Nestled in the Eastern Himalayas is the mysterious land of the Thunderdragon. Medieval monasteries clinging to towering mountains over valleys with clear azure rivers below the bright sunlight piercing the clean air. The gentle people dressed in their colorful traditional clothing set in a landscape of ornate buildings, looking more like a movie set than real life. Bhutan, a land of contrasts, offers a feast for the eyes and the soul.
After spending three days in sultry Bangkok, eating too much Thai food, and joining the masses of tourists at Wat Arun, and the Reclining Buddha, we left SE Asia behind and winged our way north west to the roof of the world. The flight over SE Asia was full of contrasts, from the rice paddies of Thailand and Southern Burma to the mountains of central and Northern Burma, then the delta that is Bangladesh, a lot of it under water.
The air started to get clearer, and the flat plains started rising. Small buildings dotted the landscape, joined by dusty tracks cut through the forest.

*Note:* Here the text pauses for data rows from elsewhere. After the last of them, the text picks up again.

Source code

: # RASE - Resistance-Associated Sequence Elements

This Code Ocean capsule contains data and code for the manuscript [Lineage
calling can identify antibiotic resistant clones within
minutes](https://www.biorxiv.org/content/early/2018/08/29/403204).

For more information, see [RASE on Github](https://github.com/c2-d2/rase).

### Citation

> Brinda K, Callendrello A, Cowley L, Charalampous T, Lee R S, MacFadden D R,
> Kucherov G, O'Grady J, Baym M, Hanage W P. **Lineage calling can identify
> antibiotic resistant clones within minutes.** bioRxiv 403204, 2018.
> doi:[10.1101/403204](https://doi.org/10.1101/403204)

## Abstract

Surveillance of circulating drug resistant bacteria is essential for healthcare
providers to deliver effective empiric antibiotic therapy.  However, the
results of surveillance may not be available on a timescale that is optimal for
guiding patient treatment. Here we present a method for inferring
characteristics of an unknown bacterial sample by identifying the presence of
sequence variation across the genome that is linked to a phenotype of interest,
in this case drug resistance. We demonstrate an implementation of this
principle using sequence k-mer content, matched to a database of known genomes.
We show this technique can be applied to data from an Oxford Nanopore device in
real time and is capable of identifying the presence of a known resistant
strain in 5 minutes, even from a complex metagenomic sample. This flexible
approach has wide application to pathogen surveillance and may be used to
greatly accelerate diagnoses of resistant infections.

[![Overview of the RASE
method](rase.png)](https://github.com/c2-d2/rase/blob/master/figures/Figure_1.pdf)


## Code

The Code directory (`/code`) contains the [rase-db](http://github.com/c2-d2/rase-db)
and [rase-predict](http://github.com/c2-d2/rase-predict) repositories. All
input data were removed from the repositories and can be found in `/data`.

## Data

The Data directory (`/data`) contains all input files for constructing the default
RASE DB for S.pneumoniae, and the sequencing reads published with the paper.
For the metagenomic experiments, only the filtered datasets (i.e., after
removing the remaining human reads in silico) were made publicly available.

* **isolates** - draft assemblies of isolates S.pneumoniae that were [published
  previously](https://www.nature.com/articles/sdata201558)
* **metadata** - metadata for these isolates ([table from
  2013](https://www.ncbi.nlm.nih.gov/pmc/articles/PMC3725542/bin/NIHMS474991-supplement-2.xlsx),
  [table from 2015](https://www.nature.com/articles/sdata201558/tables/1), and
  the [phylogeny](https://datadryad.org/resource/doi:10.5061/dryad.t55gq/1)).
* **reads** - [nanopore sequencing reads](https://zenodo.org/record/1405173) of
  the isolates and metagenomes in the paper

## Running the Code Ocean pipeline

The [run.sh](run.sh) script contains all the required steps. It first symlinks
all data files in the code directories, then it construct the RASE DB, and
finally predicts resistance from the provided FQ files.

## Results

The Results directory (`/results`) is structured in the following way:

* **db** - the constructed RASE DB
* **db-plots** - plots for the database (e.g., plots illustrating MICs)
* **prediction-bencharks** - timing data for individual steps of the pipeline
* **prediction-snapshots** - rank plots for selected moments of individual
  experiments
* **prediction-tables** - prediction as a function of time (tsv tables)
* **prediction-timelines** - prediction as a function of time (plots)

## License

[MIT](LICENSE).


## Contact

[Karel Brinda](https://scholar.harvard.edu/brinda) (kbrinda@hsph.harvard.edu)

“Ladies and Gentleman, off to the left of the aircraft is Mt. Everest”. I was concerned that the plane would unintentionally bank to the left after all the passengers tried to get a view of the world’s tallest mountain.

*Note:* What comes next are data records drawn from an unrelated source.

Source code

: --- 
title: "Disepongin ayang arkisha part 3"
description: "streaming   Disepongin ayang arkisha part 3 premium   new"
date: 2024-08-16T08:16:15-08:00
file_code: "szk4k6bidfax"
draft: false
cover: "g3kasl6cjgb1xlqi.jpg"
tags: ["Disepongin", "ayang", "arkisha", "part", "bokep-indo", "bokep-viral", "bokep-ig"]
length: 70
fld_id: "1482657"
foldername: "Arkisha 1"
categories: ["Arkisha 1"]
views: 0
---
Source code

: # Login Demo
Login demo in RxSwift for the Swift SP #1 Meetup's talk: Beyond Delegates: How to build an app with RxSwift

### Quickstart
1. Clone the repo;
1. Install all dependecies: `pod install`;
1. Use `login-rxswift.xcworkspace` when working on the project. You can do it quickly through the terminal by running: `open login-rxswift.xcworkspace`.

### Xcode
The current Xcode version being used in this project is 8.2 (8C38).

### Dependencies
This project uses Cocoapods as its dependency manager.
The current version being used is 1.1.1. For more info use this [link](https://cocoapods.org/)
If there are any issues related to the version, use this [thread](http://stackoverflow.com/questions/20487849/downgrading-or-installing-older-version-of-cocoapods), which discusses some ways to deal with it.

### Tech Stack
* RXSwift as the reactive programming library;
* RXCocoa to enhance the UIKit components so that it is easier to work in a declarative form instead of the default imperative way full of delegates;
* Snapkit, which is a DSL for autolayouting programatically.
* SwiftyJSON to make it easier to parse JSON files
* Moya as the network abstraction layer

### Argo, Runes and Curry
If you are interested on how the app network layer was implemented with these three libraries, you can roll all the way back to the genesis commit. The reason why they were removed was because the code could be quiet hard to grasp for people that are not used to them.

The approach to Paro Airport consisted of a flight down two valleys, the tops of which were above the plane. A cross between landing at Bella Coola in BC and Kaitak in Hong Kong. Only 12 pilots are certified to fly in and out of Paro, the only airport in Bhutan, and only accessible according to visual flying rules.
Descending the airplane steps, you are struck by the deep blue sky, verdant forests on the mountains around the airport, and the traditional architecture of the airport terminal building, different than any other terminal we had been through. You were definitely in another world.
Bhutan had been closed to tourists until 1974, when the fourth king was inaugurated. The trickle of tourists has increased over the years, but is highly regulated. A policy of low volume, high value tourism is in place to maximize the revenue potential while minimizing the impact of tourism on the land and its people. Less than 25,000 tourists visit Bhutan each year, making it an off the beaten track destination.
We were met at the airport by our guide Rinzin, and the driver Govin. Both were wearing their traditional gho, knee high socks and black shoes. Marg and myself traveled with two friends from Vancouver, Catherine and Shelley in our own 7 passenger van. This type of tour is most common, and is an all-inclusive type of tour, with each passenger paying US$200 per day for all accommodation, transportation and meals. We needed very little extra money to buy some souvenirs, alcohol, and to tip the guide and driver.
The accommodations were better than we were used to staying in on most of our overseas trips, and were generally at the level of a 3 star hotel in the West. Each room we stayed in was very spacious and had its own bathroom and television. Bhutan had no television service until 1998, and now has access to over 50 channels via satellite. The internet was also introduced around the same time, and I was very pleasantly surprised to have high speed access via WiFi in half the hotels we stayed at, This was probably one of the fasted adoptions of technology for any country anywhere.